7:11 The writer's point was that since God promised in Psalm 110:4 that the coming Messiah would be a priest after Melchizedek's order, He intended to terminate the Levitical priesthood because it was inadequate. If the Levitical priesthood had been adequate, the Messiah would have functioned as a Levitical priest.
7:12 The priesthood was such a major part of the whole Mosaic Covenant that this predicted change in the priesthood signaled a change in the whole Covenant. This verse is one of the clearest single statements in the New Testament indicating that God has terminated the Mosaic Law (cf. Rom. 10:4). Paul went on to say that Christians, therefore, are not under it (Rom. 6:14-15; Gal. 3:24-25; 5:1; 6:2; 2 Cor. 3:7-11). It is not what God has given to regulate the lives of Christians.
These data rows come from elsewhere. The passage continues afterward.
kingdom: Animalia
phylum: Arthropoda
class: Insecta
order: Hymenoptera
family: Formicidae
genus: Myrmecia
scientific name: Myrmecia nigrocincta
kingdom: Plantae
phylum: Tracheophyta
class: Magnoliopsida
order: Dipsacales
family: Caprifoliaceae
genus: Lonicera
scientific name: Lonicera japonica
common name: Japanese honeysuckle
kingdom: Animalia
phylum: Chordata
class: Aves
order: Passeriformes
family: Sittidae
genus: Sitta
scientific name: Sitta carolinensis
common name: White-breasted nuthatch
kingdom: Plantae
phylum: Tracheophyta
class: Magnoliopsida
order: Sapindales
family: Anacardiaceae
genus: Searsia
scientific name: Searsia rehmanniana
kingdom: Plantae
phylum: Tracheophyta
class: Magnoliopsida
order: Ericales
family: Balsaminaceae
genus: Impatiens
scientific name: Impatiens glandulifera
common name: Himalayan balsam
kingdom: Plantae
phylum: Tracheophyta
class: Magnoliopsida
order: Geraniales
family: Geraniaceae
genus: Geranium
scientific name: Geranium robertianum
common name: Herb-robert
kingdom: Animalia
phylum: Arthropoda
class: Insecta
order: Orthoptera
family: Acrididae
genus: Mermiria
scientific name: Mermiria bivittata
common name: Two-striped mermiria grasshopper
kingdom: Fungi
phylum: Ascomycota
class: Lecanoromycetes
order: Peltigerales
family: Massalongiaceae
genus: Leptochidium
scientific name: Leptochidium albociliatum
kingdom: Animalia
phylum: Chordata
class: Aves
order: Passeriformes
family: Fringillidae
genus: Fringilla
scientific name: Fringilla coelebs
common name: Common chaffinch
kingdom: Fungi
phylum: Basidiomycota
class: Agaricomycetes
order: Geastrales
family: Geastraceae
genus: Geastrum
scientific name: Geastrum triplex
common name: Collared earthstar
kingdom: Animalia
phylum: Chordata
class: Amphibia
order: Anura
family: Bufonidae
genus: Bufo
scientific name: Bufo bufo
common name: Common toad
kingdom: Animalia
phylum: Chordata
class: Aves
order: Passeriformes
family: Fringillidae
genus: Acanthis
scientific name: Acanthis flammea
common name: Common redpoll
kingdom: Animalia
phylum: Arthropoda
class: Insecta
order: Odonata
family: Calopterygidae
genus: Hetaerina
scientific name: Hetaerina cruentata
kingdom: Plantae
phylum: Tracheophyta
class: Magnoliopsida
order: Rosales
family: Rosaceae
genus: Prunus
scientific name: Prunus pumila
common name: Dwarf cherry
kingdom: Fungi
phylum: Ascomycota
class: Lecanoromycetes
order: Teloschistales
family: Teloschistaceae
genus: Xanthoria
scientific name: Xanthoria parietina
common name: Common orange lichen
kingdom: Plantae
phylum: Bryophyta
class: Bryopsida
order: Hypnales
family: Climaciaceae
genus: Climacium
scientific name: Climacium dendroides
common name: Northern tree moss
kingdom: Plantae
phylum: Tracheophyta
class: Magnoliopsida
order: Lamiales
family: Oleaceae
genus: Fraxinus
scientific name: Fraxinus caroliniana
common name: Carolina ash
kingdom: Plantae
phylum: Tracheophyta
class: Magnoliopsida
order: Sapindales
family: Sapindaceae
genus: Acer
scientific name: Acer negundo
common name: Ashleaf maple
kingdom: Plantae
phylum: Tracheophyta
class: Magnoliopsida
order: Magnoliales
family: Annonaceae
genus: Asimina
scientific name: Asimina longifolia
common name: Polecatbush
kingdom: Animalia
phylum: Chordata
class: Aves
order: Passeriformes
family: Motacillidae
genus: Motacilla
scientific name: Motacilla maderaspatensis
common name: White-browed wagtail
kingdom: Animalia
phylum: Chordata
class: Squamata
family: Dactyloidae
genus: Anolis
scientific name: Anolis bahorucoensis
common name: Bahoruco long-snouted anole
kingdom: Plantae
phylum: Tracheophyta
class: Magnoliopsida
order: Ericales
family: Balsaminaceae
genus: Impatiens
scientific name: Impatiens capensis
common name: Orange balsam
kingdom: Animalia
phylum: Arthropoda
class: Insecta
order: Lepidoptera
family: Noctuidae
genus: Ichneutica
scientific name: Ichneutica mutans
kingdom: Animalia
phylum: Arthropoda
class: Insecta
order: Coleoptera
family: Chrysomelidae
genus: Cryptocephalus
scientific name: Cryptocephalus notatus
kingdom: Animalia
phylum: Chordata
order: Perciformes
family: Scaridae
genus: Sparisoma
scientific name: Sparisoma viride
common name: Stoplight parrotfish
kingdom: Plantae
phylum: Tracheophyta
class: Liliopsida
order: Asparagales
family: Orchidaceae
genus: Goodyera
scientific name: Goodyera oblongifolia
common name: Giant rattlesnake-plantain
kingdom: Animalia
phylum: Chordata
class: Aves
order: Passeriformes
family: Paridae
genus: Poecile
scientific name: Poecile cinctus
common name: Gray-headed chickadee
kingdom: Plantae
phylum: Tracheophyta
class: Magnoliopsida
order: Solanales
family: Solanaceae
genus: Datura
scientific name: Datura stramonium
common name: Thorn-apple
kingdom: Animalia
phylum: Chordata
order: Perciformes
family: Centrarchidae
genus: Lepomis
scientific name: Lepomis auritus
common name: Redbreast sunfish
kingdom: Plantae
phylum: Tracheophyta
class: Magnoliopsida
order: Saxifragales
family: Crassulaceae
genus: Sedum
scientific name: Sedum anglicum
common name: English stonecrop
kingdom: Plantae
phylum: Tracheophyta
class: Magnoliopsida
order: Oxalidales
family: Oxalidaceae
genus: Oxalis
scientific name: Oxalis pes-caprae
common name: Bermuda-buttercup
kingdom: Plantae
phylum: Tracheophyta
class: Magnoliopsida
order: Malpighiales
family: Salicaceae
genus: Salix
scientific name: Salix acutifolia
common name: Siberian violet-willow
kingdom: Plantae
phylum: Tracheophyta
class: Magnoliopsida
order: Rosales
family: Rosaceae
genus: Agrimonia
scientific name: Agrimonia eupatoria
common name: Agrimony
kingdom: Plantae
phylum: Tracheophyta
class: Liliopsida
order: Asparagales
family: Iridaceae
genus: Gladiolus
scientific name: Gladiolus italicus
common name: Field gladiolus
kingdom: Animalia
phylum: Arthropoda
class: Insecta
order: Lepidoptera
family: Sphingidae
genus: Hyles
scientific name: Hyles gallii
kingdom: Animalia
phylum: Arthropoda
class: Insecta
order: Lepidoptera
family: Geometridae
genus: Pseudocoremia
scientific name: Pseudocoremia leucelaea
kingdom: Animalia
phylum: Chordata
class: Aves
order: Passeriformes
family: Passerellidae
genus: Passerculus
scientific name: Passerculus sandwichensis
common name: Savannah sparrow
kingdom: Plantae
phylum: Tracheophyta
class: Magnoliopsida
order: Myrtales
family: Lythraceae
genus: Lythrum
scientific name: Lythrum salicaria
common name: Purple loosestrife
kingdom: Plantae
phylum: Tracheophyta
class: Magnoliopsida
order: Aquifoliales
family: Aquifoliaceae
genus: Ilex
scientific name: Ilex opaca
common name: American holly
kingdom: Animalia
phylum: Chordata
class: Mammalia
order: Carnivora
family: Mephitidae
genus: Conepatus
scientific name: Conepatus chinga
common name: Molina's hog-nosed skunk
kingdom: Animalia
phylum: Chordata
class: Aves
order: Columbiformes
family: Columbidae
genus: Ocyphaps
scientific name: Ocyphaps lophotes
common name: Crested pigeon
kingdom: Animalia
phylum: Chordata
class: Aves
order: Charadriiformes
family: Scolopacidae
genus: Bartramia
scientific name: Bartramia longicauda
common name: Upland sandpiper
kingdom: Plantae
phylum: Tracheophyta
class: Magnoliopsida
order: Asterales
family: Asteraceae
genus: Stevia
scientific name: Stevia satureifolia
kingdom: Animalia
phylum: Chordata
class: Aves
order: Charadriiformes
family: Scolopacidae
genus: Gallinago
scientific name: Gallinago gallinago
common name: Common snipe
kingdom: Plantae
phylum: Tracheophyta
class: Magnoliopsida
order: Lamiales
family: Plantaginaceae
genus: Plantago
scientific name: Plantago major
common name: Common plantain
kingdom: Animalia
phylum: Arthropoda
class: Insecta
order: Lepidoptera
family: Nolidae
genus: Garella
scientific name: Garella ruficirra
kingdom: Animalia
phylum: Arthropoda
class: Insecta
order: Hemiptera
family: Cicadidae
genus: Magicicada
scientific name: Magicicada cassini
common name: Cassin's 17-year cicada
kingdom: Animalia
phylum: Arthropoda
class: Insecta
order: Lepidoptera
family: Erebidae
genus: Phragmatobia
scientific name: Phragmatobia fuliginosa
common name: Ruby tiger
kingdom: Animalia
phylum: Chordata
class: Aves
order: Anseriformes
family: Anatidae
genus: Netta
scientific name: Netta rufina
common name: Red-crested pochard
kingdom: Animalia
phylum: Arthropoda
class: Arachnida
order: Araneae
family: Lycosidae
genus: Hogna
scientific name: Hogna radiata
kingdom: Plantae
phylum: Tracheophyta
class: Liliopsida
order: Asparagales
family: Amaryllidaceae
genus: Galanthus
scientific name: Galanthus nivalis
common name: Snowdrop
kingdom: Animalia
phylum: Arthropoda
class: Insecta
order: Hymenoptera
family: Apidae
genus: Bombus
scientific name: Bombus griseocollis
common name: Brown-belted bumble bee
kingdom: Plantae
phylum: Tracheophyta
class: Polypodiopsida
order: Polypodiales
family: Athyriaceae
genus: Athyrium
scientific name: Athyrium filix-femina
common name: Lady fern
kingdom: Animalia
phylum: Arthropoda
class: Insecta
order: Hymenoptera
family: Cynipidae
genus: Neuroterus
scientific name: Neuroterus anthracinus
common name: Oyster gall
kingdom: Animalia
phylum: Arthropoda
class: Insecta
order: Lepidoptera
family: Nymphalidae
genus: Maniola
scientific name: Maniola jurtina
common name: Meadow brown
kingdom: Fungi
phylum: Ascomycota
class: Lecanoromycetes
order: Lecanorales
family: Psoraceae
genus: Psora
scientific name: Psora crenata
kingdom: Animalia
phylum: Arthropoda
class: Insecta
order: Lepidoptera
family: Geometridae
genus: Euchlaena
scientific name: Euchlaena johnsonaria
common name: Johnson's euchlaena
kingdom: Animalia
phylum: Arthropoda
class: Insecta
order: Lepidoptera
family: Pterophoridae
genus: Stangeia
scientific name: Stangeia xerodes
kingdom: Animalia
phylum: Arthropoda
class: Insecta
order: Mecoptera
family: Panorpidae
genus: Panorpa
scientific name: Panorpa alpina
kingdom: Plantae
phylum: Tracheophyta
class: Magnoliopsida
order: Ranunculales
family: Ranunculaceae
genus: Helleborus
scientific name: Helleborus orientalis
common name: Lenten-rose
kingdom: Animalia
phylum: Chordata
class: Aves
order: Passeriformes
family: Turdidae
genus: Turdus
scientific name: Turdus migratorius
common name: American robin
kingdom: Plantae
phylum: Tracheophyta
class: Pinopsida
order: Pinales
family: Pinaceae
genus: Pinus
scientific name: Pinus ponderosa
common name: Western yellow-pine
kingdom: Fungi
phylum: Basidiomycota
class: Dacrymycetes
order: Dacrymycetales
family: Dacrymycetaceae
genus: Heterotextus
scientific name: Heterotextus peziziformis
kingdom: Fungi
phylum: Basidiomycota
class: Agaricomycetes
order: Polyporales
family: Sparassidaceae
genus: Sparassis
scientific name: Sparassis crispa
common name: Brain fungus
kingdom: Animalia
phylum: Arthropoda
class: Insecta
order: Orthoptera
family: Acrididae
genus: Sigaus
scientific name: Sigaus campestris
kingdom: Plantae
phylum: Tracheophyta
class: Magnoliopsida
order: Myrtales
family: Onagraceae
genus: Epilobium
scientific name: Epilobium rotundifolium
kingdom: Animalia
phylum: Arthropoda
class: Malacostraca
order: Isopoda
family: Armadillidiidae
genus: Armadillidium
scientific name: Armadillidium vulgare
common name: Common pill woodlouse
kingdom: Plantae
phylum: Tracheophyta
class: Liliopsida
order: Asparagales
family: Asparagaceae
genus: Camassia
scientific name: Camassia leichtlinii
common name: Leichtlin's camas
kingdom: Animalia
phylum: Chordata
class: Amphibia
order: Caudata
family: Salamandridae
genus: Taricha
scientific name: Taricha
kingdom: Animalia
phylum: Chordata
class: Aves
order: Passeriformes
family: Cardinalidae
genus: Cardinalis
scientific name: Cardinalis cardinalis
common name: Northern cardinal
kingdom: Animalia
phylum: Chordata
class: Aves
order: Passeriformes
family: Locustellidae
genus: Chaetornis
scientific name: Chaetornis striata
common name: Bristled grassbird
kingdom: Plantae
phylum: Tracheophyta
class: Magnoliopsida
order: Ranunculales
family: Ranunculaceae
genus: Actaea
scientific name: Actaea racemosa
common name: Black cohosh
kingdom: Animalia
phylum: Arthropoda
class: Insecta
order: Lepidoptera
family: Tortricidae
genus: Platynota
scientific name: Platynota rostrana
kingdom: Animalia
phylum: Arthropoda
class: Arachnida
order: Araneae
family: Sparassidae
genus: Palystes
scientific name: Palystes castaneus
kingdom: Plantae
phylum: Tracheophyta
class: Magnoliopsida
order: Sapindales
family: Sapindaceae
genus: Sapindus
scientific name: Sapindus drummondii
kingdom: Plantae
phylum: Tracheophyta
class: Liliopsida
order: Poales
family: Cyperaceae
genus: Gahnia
"If Christ is our high priest today, then there has to be a change in the law, since He could not qualify as a priest under the Levitical arrangement (being of the tribe of Judah). If the law has not been done away today, then neither has the Levitical priesthood; but if Christ is our high priest, we cannot be under the law. Every prayer offered in the name of Christ is an affirmation of the end of the law."220
"So by his own independent line of argument our author reaches the same conclusion as Paul: the law was a temporary provision, our tutor to bring us unto Christ . . . but now that faith has come, we are no longer under a tutor' (Gal. 3:24f.)."221
7:13-14 Further confirmation of this change is the prophecy that Messiah would come from the tribe of Judah, not from the priestly tribe of Levi (Gen. 49:10; Mic. 5:2; Isa. 11:1).